The Huffington Post article already has over a thousand comments up on it, both sides of the divide slugging away at each other. Many are familiar faces to the autism related threads over there. Nothing new really is being said between the two camps, although I admit that some of the posts by the regulars on the wackawoo side, if their delusions weren't as serious as they are, would be amusing. It's hard, though, to see anything amusing about people who want to bring down the vaccination program, who see bogeymen behind every immunization yet push crazy treatments and offball ideas, who use jargon yet make clear that their understanding of that jargon is akin to Damon Wayan's character in In Living Color all those years ago.
Give them the benefit of the doubt that their intentions are noble; they want safe vaccines and to "save the children." Their way will harm thousands of children and save not one from autism because autism isn't caused by vaccines.

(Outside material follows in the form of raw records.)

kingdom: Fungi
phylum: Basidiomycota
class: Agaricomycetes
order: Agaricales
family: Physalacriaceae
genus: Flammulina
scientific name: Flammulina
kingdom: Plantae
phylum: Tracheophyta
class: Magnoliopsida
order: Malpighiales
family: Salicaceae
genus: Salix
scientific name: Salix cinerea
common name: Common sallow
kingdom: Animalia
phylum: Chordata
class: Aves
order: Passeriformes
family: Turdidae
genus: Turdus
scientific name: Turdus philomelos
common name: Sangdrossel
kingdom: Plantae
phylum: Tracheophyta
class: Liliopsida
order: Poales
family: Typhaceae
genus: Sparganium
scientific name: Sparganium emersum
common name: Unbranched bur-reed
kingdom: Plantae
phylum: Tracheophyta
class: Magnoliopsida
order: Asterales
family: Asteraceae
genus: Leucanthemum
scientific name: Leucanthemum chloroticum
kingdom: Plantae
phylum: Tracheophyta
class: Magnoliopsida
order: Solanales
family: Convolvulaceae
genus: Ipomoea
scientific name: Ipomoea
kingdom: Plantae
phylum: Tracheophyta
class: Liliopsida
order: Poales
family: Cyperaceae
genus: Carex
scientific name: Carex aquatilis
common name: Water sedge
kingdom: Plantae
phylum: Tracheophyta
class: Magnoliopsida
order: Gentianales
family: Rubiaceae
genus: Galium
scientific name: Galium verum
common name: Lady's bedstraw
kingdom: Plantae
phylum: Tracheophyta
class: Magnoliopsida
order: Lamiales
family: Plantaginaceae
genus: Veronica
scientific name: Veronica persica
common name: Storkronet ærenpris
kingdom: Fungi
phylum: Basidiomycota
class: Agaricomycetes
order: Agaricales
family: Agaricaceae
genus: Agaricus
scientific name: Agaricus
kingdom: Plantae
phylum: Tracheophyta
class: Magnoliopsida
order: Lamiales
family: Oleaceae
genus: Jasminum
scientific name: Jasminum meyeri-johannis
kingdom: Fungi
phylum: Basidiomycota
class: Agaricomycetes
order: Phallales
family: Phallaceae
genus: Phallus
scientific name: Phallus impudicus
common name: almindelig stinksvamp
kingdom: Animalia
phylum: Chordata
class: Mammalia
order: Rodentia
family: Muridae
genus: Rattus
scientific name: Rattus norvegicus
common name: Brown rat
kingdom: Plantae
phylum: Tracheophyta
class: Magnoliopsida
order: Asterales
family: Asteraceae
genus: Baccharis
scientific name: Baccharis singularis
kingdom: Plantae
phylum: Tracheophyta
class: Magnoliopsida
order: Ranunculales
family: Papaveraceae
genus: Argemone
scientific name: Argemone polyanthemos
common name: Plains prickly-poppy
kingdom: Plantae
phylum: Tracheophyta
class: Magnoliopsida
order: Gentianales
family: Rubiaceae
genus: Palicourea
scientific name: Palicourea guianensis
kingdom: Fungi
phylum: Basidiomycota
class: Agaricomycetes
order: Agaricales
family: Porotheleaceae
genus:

Just as bad as this, though, is that the legitimate claims by people who do suffer adverse reactions to vaccines will not be taken as seriously; calls to make sure that vulnerable populations are identified so they can avoid vaccination will go unheeded, and even if these subpopulations (like those with egg allergies) are safely identified, they will not have the protection of herd immunity because individuals like those attending the rally tomorrow in Chicago would deprive them of it.
This is not a divide that can be bridged. It is not one that should be. Choosing woo, pseudoscience and conspiracies over science, evidence, and rationality is a foolhardy choice, at best. At worst, it is calamity.